Court jails professor who took HK$40,000 bribe to admit unqualified student

A Hong Kong court has sentenced a former university professor to 20 weeks in jail after he accepted a HK$40,000 (US$5,110) bribe and offered two colleagues red packets to help an unqualified student gain admission to a postgraduate programme, with the judge condemning his actions for tarnishing the city’s reputation.

Liu Hongbin was sentenced on Thursday for abusing his authority as chair professor at the Hong Kong University of Science and Technology’s (HKUST) department of ocean science to help a mainland Chinese student majoring in automotive service engineering secure a conditional offer for a master’s degree in environmental health and safety between March and May 2025.

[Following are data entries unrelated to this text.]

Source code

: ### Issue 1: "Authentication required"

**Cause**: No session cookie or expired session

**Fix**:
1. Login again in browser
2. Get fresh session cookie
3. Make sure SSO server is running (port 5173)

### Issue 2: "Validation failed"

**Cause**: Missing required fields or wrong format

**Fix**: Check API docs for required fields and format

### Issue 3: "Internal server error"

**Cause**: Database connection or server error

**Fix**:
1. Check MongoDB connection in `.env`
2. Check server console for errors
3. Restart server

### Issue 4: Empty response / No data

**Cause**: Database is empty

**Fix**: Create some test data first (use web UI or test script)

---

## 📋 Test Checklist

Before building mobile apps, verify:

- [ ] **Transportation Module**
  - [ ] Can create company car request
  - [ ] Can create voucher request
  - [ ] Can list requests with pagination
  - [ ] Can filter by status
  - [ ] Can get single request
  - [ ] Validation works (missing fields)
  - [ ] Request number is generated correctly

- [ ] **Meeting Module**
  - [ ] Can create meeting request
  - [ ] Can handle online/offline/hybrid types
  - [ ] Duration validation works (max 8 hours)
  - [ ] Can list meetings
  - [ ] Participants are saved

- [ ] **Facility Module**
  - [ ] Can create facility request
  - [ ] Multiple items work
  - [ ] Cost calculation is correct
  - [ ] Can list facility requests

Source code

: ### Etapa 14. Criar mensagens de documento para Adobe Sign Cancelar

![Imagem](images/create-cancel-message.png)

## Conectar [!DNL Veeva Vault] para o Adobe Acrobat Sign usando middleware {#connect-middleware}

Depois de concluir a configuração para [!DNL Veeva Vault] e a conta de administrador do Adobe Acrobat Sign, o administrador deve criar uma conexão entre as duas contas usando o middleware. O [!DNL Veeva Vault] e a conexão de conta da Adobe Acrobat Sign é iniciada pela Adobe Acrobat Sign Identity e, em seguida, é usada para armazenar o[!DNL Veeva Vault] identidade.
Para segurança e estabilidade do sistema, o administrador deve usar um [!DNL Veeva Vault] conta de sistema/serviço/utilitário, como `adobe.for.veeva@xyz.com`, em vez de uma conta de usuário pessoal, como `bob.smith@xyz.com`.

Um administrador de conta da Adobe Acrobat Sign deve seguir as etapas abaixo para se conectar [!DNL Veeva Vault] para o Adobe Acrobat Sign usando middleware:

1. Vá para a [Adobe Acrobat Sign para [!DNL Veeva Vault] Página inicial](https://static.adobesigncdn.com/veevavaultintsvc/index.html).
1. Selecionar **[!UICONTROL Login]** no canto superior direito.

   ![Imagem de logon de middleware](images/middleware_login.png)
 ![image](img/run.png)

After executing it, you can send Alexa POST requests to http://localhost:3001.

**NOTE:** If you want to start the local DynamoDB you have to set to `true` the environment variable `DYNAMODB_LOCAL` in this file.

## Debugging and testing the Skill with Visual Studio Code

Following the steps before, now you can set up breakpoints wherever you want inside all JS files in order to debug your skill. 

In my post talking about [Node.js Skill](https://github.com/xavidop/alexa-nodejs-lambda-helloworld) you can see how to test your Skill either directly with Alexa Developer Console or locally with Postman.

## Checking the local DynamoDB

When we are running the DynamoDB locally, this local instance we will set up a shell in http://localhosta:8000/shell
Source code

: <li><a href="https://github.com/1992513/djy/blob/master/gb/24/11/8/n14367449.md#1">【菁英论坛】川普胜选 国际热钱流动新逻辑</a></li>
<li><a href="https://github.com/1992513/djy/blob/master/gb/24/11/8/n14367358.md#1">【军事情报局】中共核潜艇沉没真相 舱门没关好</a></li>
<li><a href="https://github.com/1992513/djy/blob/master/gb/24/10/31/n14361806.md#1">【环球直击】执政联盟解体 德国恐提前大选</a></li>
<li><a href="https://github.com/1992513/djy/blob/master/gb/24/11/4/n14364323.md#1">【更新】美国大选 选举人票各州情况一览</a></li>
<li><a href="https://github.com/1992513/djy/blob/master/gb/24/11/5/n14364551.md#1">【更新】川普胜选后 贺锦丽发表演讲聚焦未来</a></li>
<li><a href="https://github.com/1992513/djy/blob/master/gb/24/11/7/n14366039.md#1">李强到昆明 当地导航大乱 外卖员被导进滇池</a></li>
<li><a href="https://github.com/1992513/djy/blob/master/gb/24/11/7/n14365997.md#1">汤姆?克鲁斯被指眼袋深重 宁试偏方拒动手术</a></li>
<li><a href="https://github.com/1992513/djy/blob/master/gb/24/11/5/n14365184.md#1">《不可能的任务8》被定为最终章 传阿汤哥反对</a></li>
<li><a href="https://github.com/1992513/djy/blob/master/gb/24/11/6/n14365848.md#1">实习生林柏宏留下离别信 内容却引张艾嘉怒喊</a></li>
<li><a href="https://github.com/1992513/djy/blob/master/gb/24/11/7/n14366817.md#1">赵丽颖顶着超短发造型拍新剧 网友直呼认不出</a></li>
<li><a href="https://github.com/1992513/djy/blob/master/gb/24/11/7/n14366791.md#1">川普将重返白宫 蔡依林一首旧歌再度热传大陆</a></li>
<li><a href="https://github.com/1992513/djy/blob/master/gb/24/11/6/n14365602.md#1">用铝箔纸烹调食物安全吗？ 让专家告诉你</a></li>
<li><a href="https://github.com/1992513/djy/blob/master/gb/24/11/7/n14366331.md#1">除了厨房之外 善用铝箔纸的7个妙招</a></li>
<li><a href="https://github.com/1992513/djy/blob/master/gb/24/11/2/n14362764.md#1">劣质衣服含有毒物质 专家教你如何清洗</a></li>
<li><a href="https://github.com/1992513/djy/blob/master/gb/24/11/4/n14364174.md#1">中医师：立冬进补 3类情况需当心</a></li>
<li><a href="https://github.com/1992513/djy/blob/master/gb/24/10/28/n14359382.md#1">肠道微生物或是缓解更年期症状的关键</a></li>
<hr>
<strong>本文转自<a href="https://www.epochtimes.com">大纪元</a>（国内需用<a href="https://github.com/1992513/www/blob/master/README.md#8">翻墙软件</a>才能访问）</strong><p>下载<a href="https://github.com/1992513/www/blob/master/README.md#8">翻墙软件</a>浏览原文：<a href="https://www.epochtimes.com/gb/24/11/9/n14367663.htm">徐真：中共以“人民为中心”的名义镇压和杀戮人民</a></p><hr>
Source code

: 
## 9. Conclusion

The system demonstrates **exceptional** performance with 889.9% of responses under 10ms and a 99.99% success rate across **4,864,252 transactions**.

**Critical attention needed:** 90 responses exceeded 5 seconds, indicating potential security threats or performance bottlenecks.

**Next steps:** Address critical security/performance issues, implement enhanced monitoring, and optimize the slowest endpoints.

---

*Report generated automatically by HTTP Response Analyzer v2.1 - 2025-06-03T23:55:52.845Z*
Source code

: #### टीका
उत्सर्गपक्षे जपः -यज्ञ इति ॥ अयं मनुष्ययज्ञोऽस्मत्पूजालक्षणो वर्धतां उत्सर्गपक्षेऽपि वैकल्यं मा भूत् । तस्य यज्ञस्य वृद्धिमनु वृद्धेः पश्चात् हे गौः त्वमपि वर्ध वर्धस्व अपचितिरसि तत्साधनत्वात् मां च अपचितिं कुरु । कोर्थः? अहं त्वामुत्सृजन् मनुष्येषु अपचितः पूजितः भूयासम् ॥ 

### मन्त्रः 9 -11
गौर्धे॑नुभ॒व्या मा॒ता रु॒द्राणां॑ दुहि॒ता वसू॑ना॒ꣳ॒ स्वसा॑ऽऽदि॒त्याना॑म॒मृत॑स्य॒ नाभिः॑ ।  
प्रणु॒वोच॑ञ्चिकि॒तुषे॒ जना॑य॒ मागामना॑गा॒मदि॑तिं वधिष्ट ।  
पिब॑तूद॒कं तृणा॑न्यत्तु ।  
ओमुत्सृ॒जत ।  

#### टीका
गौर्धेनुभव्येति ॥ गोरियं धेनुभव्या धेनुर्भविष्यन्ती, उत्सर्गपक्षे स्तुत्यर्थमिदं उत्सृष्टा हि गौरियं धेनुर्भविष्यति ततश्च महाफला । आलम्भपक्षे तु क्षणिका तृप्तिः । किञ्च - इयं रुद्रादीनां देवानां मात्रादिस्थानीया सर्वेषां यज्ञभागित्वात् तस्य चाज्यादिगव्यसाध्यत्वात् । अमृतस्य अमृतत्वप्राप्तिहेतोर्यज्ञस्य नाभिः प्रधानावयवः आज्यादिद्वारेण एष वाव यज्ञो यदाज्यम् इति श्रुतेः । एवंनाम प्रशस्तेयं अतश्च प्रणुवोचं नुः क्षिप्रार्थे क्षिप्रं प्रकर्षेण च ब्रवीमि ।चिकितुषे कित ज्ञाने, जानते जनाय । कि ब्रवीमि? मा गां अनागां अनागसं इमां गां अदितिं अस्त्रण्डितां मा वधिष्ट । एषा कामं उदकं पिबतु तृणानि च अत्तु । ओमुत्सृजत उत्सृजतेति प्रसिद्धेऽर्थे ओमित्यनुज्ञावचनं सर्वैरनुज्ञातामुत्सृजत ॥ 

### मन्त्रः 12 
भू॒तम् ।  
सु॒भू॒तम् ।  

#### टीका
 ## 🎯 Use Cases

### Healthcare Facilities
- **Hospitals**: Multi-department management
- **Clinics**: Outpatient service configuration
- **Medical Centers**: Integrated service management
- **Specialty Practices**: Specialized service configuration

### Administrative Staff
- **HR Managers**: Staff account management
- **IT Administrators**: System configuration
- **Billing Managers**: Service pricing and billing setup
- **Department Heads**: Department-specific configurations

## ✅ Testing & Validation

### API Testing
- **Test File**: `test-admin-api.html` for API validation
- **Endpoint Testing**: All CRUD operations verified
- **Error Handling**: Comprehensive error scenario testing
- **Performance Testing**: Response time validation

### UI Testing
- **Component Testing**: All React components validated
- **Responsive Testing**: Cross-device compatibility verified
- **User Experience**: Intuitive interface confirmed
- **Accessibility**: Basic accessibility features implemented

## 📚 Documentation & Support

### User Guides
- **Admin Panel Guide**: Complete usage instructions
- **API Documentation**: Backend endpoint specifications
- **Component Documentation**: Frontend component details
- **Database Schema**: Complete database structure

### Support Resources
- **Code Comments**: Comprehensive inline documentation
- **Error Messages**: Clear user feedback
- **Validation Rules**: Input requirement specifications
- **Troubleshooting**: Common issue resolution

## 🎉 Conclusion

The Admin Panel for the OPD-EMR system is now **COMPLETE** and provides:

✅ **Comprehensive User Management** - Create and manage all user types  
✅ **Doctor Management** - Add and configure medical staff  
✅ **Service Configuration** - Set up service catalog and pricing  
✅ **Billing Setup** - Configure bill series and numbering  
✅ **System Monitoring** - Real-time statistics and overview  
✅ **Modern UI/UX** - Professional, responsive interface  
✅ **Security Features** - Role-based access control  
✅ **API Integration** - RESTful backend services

The 63-year-old defendant pleaded guilty at Kwun Tong Court earlier this month to one count of conspiracy for a public servant to accept an advantage and two counts of offering an advantage to a public servant.

Defence counsel Dick Wong Chun-man on Thursday urged the court to suspend his client’s jail term, highlighting positive testimonials made by the defendant’s wife, colleagues, students and friends, who described Liu as a selfless and upstanding marine biologist who had devoted his life to research, teaching and public service.

Wong said the case had a devastating impact on Liu’s career. The research team he had worked with for decades had been dismissed and his HK$31 million research project into ways to mitigate climate change through coastal management had collapsed.

The lawyer also said that Liu, who had spent 15 days in custody before sentencing, was willing to cooperate with the Independent Commission Against Corruption to use his case as educational material for other mainland arrivals in the future.